■ **Exercise instructions**
Only lines holding "serous" are wanted; copy each of them from the records below.

■ **Records supplied**
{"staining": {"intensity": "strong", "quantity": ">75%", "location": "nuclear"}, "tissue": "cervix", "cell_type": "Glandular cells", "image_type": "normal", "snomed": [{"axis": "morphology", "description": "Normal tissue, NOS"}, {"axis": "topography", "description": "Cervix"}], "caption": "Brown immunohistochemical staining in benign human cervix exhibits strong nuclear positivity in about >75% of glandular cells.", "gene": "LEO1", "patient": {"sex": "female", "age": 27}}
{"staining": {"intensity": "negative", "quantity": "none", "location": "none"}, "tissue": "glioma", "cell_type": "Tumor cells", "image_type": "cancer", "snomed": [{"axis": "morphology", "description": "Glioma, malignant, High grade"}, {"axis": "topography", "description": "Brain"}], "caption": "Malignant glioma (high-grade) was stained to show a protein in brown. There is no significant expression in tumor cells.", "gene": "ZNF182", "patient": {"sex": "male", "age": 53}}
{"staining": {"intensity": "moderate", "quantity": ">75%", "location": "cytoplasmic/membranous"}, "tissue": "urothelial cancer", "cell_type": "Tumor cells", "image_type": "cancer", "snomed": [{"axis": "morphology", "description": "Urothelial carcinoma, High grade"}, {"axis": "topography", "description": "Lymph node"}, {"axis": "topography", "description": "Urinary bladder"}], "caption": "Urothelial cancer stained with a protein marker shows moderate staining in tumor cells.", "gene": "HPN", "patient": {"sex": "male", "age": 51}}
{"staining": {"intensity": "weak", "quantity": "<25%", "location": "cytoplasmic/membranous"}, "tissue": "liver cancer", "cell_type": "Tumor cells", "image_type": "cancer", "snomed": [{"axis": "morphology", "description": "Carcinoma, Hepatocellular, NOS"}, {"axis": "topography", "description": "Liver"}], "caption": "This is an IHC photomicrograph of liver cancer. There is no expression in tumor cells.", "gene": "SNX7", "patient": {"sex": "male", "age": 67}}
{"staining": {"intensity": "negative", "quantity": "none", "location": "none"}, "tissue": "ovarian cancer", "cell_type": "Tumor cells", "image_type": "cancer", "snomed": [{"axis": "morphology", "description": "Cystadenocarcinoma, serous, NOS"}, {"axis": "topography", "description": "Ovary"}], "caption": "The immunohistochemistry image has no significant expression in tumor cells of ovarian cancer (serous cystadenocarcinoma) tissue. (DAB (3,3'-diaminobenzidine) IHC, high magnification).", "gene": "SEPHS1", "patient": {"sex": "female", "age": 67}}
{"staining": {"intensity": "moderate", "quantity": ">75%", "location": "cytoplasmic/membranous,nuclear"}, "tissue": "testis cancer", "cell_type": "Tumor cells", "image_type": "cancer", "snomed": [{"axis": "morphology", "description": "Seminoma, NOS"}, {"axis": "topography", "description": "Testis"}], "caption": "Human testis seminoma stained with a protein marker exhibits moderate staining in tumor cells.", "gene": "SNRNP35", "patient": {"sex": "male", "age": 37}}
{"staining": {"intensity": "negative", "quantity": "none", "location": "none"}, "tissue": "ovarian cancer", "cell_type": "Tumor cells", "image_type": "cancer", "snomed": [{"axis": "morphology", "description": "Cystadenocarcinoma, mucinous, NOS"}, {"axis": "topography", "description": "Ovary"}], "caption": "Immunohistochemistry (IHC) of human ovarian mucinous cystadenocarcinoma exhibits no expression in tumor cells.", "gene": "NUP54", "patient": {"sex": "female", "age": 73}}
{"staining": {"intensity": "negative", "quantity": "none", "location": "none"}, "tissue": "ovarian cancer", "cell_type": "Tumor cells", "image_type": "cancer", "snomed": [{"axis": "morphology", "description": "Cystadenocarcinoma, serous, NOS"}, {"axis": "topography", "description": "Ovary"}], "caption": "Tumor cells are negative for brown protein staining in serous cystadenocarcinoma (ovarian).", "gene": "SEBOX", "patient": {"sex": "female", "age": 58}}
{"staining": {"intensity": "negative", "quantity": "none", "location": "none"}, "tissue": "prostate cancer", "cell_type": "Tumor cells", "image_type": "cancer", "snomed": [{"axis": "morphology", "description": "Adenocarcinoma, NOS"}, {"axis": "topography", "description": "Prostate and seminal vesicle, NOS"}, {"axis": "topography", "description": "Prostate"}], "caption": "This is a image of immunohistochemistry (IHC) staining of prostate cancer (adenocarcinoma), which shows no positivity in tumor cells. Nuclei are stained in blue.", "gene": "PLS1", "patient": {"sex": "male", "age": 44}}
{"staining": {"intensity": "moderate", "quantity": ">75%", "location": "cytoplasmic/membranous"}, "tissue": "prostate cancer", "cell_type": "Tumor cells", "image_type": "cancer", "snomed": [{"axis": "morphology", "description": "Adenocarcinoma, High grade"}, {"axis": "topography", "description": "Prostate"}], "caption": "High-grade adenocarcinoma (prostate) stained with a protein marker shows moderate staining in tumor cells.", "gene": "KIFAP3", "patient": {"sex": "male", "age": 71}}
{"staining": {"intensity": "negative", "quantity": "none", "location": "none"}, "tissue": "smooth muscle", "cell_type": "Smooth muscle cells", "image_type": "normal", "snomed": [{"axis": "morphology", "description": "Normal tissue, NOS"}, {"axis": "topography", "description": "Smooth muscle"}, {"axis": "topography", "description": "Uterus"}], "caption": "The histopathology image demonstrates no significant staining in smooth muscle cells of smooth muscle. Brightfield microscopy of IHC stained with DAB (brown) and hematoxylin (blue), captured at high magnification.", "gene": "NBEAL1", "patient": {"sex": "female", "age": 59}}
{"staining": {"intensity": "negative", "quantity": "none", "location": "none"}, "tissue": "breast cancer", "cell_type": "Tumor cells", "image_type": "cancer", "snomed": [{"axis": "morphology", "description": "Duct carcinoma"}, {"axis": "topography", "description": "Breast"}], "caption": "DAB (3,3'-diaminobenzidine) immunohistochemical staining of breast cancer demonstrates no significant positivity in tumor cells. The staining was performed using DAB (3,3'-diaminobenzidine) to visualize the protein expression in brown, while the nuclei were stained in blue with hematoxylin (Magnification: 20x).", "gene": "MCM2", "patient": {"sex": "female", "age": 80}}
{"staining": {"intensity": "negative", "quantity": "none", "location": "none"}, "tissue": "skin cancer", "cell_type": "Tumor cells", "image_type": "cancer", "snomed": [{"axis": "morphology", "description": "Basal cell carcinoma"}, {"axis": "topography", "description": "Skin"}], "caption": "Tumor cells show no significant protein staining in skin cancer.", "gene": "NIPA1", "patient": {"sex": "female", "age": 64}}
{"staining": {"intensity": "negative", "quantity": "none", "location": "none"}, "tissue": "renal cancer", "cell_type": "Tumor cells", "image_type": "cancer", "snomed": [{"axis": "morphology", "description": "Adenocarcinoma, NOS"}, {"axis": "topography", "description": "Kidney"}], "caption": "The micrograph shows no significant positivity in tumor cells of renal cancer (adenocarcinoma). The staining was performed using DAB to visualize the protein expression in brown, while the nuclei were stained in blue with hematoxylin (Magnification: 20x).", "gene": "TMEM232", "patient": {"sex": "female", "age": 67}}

■ **Answer**
{"staining": {"intensity": "negative", "quantity": "none", "location": "none"}, "tissue": "ovarian cancer", "cell_type": "Tumor cells", "image_type": "cancer", "snomed": [{"axis": "morphology", "description": "Cystadenocarcinoma, serous, NOS"}, {"axis": "topography", "description": "Ovary"}], "caption": "The immunohistochemistry image has no significant expression in tumor cells of ovarian cancer (serous cystadenocarcinoma) tissue. (DAB (3,3'-diaminobenzidine) IHC, high magnification).", "gene": "SEPHS1", "patient": {"sex": "female", "age": 67}}
{"staining": {"intensity": "negative", "quantity": "none", "location": "none"}, "tissue": "ovarian cancer", "cell_type": "Tumor cells", "image_type": "cancer", "snomed": [{"axis": "morphology", "description": "Cystadenocarcinoma, serous, NOS"}, {"axis": "topography", "description": "Ovary"}], "caption": "Tumor cells are negative for brown protein staining in serous cystadenocarcinoma (ovarian).", "gene": "SEBOX", "patient": {"sex": "female", "age": 58}}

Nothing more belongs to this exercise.